### Source information ###

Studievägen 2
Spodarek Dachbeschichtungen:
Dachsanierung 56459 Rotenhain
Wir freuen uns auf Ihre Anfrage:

###
### Source information ###

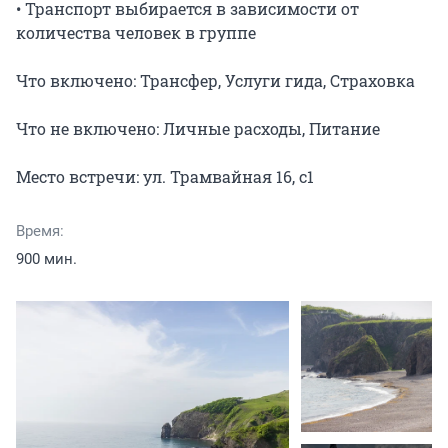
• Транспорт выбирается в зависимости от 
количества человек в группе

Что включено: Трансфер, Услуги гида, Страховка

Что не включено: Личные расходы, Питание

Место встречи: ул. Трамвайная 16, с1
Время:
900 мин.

###

Return every line above in which the string "включено" occurs.

- The completed task
Что включено: Трансфер, Услуги гида, Страховка
Что не включено: Личные расходы, Питание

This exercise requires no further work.